▶ Task objective
Write out every line below that contains "bold".

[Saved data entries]
+++
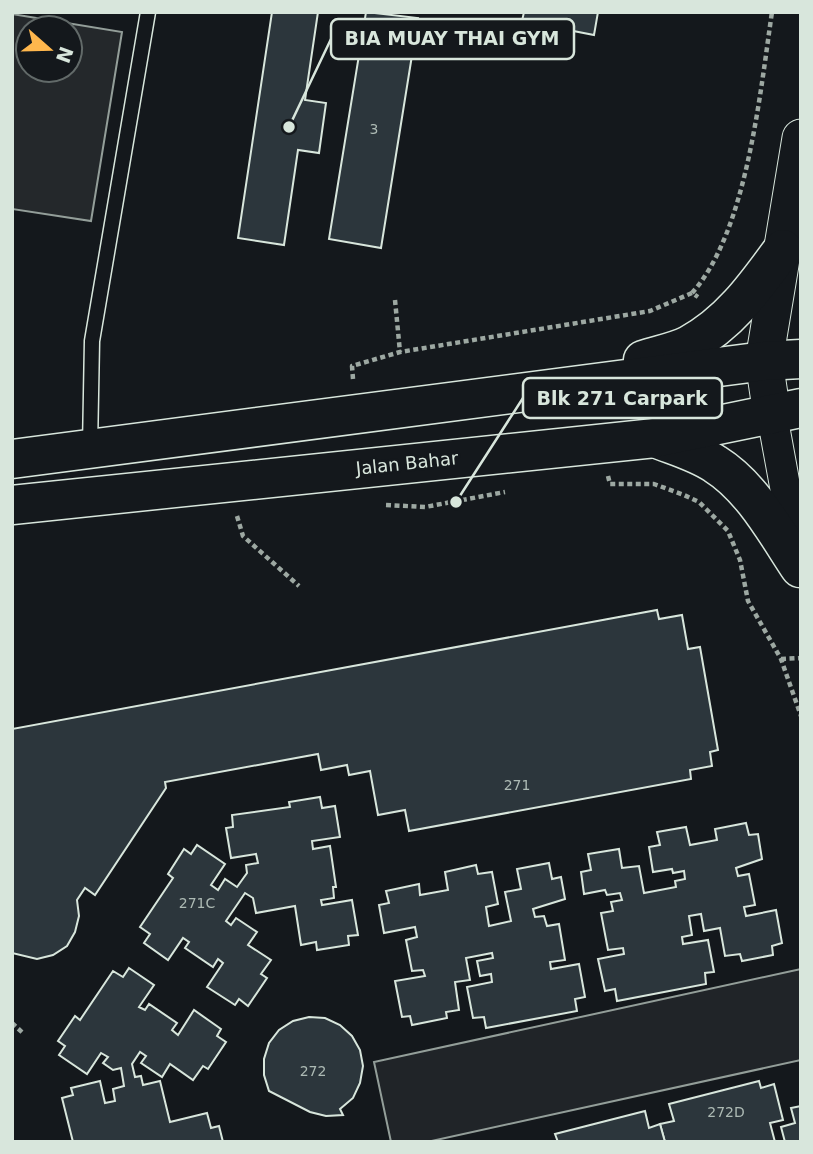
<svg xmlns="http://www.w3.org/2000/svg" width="813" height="1154" font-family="'DejaVu Sans',sans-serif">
  <rect width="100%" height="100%" fill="#14181c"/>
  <polygon fill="#202428" stroke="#939e99" stroke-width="2" points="801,969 801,1060 427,1142 391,1142 374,1062"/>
  <path fill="#24282b" stroke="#939e99" stroke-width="2" fill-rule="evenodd" d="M12 14 122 32 91 221 12 209ZM28 28H70V70H28Z"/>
  <g fill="#2c363c" stroke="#d8e6dc" stroke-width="2">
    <polygon points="272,12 318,12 305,100 326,103 319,153 298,150 284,245 238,238"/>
    <polygon points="366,12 418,18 381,248 329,239"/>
    <polygon points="524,12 598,12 594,35 522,21"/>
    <polygon points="657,610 659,619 682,615 688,649 700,647 718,750 710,752 712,766 690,770 691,779 409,831 405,810 378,815 370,771 349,775 347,765 321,770 318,754 165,782 166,788 95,895 85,888 77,900 79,916 75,932 67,946 53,955 37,959 12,953 12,729"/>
    <polygon points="320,797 322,808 335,806 340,837 312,841 313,849 330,846 336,887 333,887 334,898 321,900 322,905 352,900 358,935 348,936 349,945 317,950 316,942 301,945 295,906 256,913 253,898 245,893 226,921 231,925 236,918 257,932 248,945 271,960 261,974 267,978 248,1006 239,999 235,1005 207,987 223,963 218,959 213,967 185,948 189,942 183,938 168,960 144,943 150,934 140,927 173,878 168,874 184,849 191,854 197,845 225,864 211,885 218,890 225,879 237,887 247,873 246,865 258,863 256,854 231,858 226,828 233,827 232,815 290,807 289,802"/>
    <polygon points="746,823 749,835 758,834 762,859 736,868 738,876 749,874 755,905 744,907 746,916 776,910 782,943 772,946 773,955 742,961 740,954 725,956 720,928 704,931 701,914 689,916 692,935 682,937 683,944 708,940 714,972 705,973 706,984 617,1001 615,989 605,991 598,959 624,954 623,948 608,950 601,913 613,911 611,902 622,900 620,893 607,895 605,890 584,894 581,872 591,870 588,854 619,849 622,868 639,866 644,893 676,887 675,881 685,879 684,871 673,873 672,869 653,872 649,847 660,845 657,832 686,827 690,845 717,840 715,829"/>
    <polygon points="549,863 552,879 561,877 565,899 533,909 535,917 544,916 547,926 559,924 565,960 550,962 551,969 579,964 585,997 575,999 577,1011 486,1028 484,1017 473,1018 467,987 492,982 491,974 480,976 477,961 493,958 492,953 466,958 470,980 455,982 459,1010 446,1012 447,1018 412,1025 410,1016 402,1017 395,981 425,976 423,970 412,971 406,940 417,937 415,927 384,933 379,905 389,903 386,891 419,884 420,895 448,890 445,872 476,865 478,874 492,872 498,904 486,907 489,926 511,921 505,892 521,889 517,869"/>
    <polygon points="129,968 154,985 139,1007 145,1010 149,1004 177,1023 172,1030 178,1035 194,1010 221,1029 217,1036 226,1042 208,1069 203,1066 193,1080 170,1064 162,1077 141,1063 146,1056 140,1052 132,1064 135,1077 141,1076 143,1085 160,1081 170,1122 207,1113 211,1128 219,1126 223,1142 73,1142 62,1098 73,1095 71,1088 100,1081 105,1103 115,1101 113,1089 124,1086 121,1068 113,1070 103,1063 108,1057 101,1053 87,1074 59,1055 65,1046 58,1041 75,1016 80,1020 113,971 123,977"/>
    <polygon points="309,1017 325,1018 340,1025 352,1036 360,1050 363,1066 360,1083 353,1098 340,1109 343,1115 326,1116 310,1112 269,1091 264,1075 264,1059 269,1043 279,1030 293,1021"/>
    <polygon points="759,1081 761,1088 774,1084 783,1120 770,1123 775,1142 665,1142 660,1124 674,1121 669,1104"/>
    <polygon points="801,1106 801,1142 785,1142 781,1127 795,1123 791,1108"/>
    <polygon points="645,1111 649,1128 660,1124 665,1142 558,1142 555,1134"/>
  </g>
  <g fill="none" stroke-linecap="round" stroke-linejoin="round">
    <defs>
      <polyline id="service" points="90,447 92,341 148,12"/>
      <polyline id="minor" points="772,415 798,557"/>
      <polyline id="tertiary" points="772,415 764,361 801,138"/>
      <g id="primary">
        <path d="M643 360C658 355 675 352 689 345 730 323 756 286 783 249"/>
        <path d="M655 438C675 446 697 452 715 464 752 487 776 532 800 568"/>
        <polyline points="12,459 764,361 801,359"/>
        <polyline points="12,505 655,438 801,408"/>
      </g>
    </defs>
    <use href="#service" stroke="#d8e6dc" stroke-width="17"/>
    <use href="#minor" stroke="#d8e6dc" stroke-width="32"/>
    <use href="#tertiary" stroke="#d8e6dc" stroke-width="39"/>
    <use href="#primary" stroke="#d8e6dc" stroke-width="41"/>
    <g stroke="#9da8a2" stroke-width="4.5" stroke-dasharray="5 3.5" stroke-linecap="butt">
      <path d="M692 293C747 232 760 93 772 12"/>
      <polyline points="395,300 400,352"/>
      <polyline points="353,379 352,366 400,352 650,311 692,293 698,297"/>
      <polyline points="608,476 610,484 654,484 684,495 699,502 728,531 740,560 748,601 781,659 801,716"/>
      <polyline points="386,505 425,507 505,492"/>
      <polyline points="237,516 243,536 299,586"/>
      <polyline points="781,659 801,658"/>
      <polyline points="12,1023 24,1034"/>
    </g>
    <use href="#service" stroke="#14181c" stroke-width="14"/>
    <use href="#minor" stroke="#14181c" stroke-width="30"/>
    <use href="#tertiary" stroke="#14181c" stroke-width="37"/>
    <use href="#primary" stroke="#14181c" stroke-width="38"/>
  </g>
  <g text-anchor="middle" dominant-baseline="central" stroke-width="5" stroke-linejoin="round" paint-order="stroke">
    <g font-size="14" fill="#adbab4">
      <text x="374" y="129">3</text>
      <text x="517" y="785">271</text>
      <text x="197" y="903">271C</text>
      <text x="313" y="1071">272</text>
      <text x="726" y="1112">272D</text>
    </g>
    <g font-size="18" fill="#d8e6dc" stroke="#14181c">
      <text transform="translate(407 463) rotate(-6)">Jalan Bahar</text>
    </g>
  </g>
  <path fill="none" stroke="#d8e6dc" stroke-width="2.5" d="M289 127L331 39M456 502L523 398"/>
  <g fill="#d8e6dc" stroke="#14181c" stroke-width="2.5">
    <circle cx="289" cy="127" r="7"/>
    <circle cx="456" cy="502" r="7"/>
  </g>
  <g fill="#14181c" stroke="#d8e6dc" stroke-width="2.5">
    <rect x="331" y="19" width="243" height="40" rx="7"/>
    <rect x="523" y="378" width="199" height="40" rx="7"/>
  </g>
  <g font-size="19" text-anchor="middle" font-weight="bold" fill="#d8e6dc">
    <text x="452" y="45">BIA MUAY THAI GYM</text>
    <text x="622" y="405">Blk 271 Carpark</text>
  </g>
  <rect width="813" height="1154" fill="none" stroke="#d8e6dc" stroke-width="28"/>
  <g transform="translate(49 49) rotate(110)"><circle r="33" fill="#14181c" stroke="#626a69" stroke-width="2"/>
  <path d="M0-5L12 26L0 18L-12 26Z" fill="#ffb74d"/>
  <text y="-10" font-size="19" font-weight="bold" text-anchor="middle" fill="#d8e6dc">N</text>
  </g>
</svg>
+++
▶ Solution to this problem
  <g font-size="19" text-anchor="middle" font-weight="bold" fill="#d8e6dc">
  <text y="-10" font-size="19" font-weight="bold" text-anchor="middle" fill="#d8e6dc">N</text>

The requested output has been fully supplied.